● WORK TO COMPLETE
Copy every line of the items below word for word, with nothing changed.

□ □ □

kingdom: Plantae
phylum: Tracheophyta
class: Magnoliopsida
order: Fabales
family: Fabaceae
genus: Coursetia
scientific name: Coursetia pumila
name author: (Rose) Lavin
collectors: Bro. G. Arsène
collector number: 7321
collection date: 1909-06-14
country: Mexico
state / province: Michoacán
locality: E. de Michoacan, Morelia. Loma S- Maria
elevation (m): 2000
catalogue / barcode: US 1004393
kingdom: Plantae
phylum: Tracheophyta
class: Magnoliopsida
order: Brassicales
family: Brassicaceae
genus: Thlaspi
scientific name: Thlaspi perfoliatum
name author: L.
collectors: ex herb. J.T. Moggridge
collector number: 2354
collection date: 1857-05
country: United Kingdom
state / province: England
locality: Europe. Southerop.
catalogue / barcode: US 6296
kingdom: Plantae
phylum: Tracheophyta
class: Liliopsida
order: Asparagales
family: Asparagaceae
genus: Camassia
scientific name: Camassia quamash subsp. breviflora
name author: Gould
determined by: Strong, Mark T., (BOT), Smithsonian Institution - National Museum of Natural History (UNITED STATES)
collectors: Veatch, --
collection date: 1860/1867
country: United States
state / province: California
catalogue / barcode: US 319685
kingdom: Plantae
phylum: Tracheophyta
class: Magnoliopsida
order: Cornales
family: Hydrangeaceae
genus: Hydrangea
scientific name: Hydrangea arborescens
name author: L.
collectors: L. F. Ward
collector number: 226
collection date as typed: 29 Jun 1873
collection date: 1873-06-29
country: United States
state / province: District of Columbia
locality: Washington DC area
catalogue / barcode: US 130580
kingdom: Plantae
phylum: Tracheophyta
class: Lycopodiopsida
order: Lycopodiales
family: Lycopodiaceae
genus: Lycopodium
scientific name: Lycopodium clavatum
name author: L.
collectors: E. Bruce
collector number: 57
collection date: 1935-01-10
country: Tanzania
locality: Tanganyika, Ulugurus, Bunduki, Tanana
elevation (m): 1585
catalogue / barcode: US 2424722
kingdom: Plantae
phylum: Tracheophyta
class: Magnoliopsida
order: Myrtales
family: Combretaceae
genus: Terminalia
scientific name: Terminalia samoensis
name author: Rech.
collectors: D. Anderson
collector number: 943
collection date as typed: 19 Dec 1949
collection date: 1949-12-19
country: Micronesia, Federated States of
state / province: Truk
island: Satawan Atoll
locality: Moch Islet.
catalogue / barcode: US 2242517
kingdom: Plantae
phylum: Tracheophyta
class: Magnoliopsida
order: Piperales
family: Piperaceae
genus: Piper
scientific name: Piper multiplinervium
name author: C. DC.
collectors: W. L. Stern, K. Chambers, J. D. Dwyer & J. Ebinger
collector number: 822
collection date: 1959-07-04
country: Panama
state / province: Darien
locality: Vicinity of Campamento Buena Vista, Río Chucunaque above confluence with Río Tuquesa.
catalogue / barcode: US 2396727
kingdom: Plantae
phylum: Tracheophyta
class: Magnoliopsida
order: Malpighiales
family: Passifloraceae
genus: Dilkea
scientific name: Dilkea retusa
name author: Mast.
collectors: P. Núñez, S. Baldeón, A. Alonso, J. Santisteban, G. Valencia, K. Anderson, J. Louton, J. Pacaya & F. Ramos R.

□ □ □

● ANSWER FOR THIS EXERCISE
kingdom: Plantae
phylum: Tracheophyta
class: Magnoliopsida
order: Fabales
family: Fabaceae
genus: Coursetia
scientific name: Coursetia pumila
name author: (Rose) Lavin
collectors: Bro. G. Arsène
collector number: 7321
collection date: 1909-06-14
country: Mexico
state / province: Michoacán
locality: E. de Michoacan, Morelia. Loma S- Maria
elevation (m): 2000
catalogue / barcode: US 1004393
kingdom: Plantae
phylum: Tracheophyta
class: Magnoliopsida
order: Brassicales
family: Brassicaceae
genus: Thlaspi
scientific name: Thlaspi perfoliatum
name author: L.
collectors: ex herb. J.T. Moggridge
collector number: 2354
collection date: 1857-05
country: United Kingdom
state / province: England
locality: Europe. Southerop.
catalogue / barcode: US 6296
kingdom: Plantae
phylum: Tracheophyta
class: Liliopsida
order: Asparagales
family: Asparagaceae
genus: Camassia
scientific name: Camassia quamash subsp. breviflora
name author: Gould
determined by: Strong, Mark T., (BOT), Smithsonian Institution - National Museum of Natural History (UNITED STATES)
collectors: Veatch, --
collection date: 1860/1867
country: United States
state / province: California
catalogue / barcode: US 319685
kingdom: Plantae
phylum: Tracheophyta
class: Magnoliopsida
order: Cornales
family: Hydrangeaceae
genus: Hydrangea
scientific name: Hydrangea arborescens
name author: L.
collectors: L. F. Ward
collector number: 226
collection date as typed: 29 Jun 1873
collection date: 1873-06-29
country: United States
state / province: District of Columbia
locality: Washington DC area
catalogue / barcode: US 130580
kingdom: Plantae
phylum: Tracheophyta
class: Lycopodiopsida
order: Lycopodiales
family: Lycopodiaceae
genus: Lycopodium
scientific name: Lycopodium clavatum
name author: L.
collectors: E. Bruce
collector number: 57
collection date: 1935-01-10
country: Tanzania
locality: Tanganyika, Ulugurus, Bunduki, Tanana
elevation (m): 1585
catalogue / barcode: US 2424722
kingdom: Plantae
phylum: Tracheophyta
class: Magnoliopsida
order: Myrtales
family: Combretaceae
genus: Terminalia
scientific name: Terminalia samoensis
name author: Rech.
collectors: D. Anderson
collector number: 943
collection date as typed: 19 Dec 1949
collection date: 1949-12-19
country: Micronesia, Federated States of
state / province: Truk
island: Satawan Atoll
locality: Moch Islet.
catalogue / barcode: US 2242517
kingdom: Plantae
phylum: Tracheophyta
class: Magnoliopsida
order: Piperales
family: Piperaceae
genus: Piper
scientific name: Piper multiplinervium
name author: C. DC.
collectors: W. L. Stern, K. Chambers, J. D. Dwyer & J. Ebinger
collector number: 822
collection date: 1959-07-04
country: Panama
state / province: Darien
locality: Vicinity of Campamento Buena Vista, Río Chucunaque above confluence with Río Tuquesa.
catalogue / barcode: US 2396727
kingdom: Plantae
phylum: Tracheophyta
class: Magnoliopsida
order: Malpighiales
family: Passifloraceae
genus: Dilkea
scientific name: Dilkea retusa
name author: Mast.
collectors: P. Núñez, S. Baldeón, A. Alonso, J. Santisteban, G. Valencia, K. Anderson, J. Louton, J. Pacaya & F. Ramos R.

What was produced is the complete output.